Headline

Disiplin tidak dibangun dengan intimidasi.

Tumbuh di tengah kesulitan (III): Pertumbuhan tidak Kurangi Kemiskinan

20/1/2017 10:11
Tumbuh di tengah kesulitan (III): Pertumbuhan tidak Kurangi Kemiskinan
(ANTARA/Adeng Bustomi)

SAYA melihat di seluruh dunia banyak negara yang mengalami ketimpangan pesat dari mulai 0,35% sampai mendekati 0,5%. Bahkan di Amerika Latin sampai 0,7%. Artinya betul-betul cuma segelintir orang yang merasakan kesejahteraan. Brasil dikatakan sukses karena Presiden Lula mengoreksi dari 0,7% jadi 0,6%. Itu dalam satu dekade menjadi presiden. Satu upaya luar biasa keras.

Indonesia saat mencapai 0,4% alarm berbunyi. Ini berbahaya. Komentar datang dari mana-mana, media massa, masyarakat, partai politik, hingga stakeholder, dan ini disuarakan. Presiden Jokowi merespons dengan berbagai kebijakan karena kita tidak ingin naik lagi. Intervensinya bukan hanya melalui cash transfer, tapi juga memotong tali kemiskinan antargenerasi.

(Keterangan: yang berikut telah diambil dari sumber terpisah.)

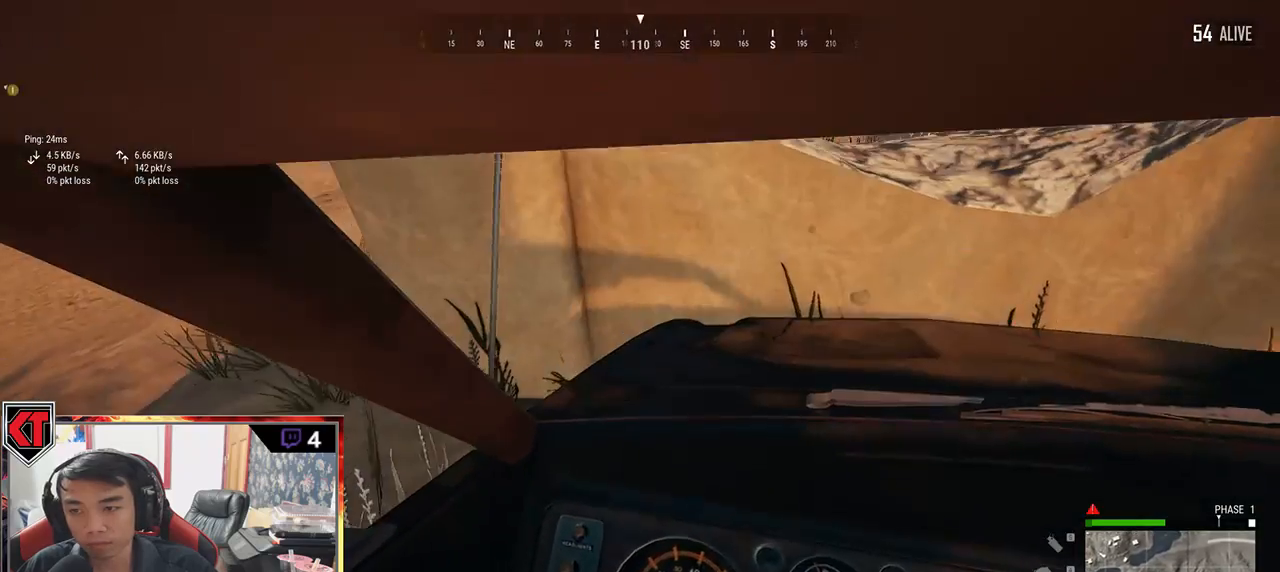
{"keys": ["d", "s"], "mouse": [], "events": []}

Dari sisi stabilitas, inflasi dan nilai tukar bisa mengalami stabilitas dengan kompara­sinya di dalam dan luar negeri. Di dalam negeri secara historis dan di luar dengan negara-negara setara kita. Inflasi 2016 ialah yang terendah dalam satu dekade terakhir dan nilai tukar kita bisa bertahan atau bahkan mengalami apresiasi cukup sedikit di 2016, ketika seluruh dunia mengalami pelemahan di saat dolar AS menguat luar biasa.

Daya saing
Eksternal ekspor dan impor serta cadang­an devisa kita relatif comfortable. Kalau kita lihat, cadangan devisa di atas US$100 miliar dengan ekspor dan impor yang selalu kita buat imbang. Yang paling penting adalah capital inflow atau arus modal karena mereka percaya terhadap prospek dan stabilitas ekonomi Indonesia.

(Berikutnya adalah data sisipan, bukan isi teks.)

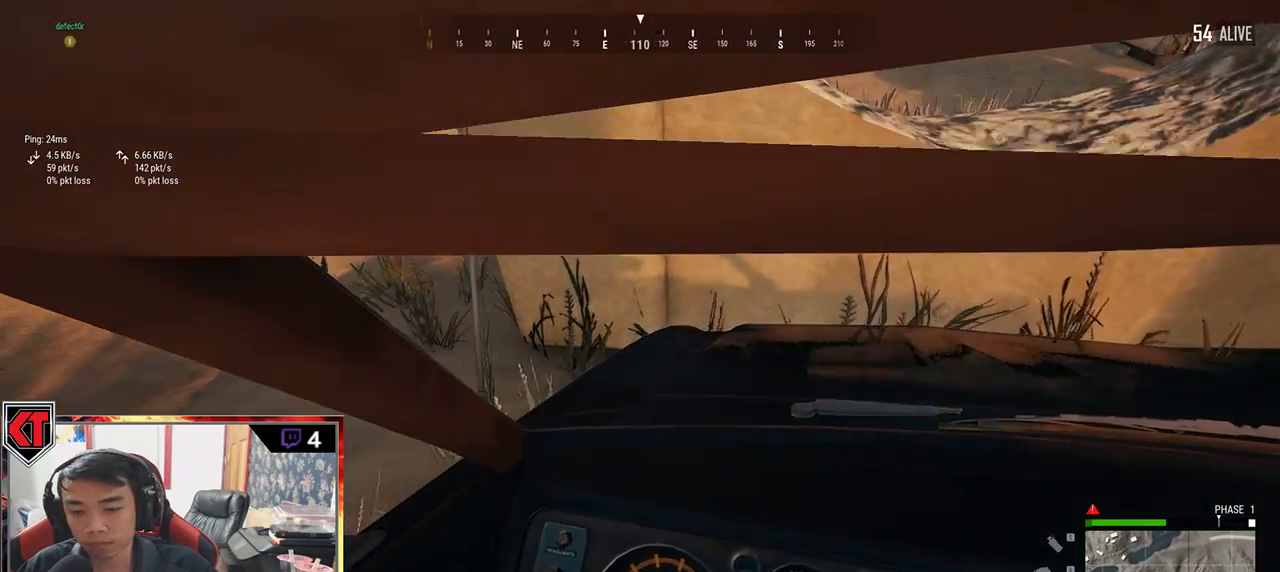
{"keys": ["d", "s"], "mouse": [], "events": []}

Kita lihat dalam konteks hari ini berarti berbicara mengenai institusi. Itu karena orang sering lupa bahwa keberhasilan suatu negara maju dia tidak hanya berdasarkan hanya dari pembangunan fisik, dia juga membutuhkan pembangunan institusi. Institusi harus memiliki tata kelola yang baik, bersih, dan efektif. Ada institusi yang bersih, tetapi dia tidak efektif maka tidak banyak berguna juga. Dia bagus untuk inspirasi, tetapi tidak mampu untuk melayani masyarakat.

Jadi, kita perlu institusi yang tata kelolanya baik, bersih, tetapi efektif. Ini adalah tantangan pembangunan bagi banyak negara di dunia. Banyak negara di dunia mengalami apa yang disebut middle income trap. Dia biasanya mampu dari negara miskin, yaitu pendapatannya di bawah US$1.000 per kapita menjadi sekitar US$3.000-US$3.500. Kemudian dia stuck saja di sana. Lama-lama sampai mendekati US$10 ribu-US$11 ribu per kapita, tetapi dia tidak pernah naik menjadi high income country.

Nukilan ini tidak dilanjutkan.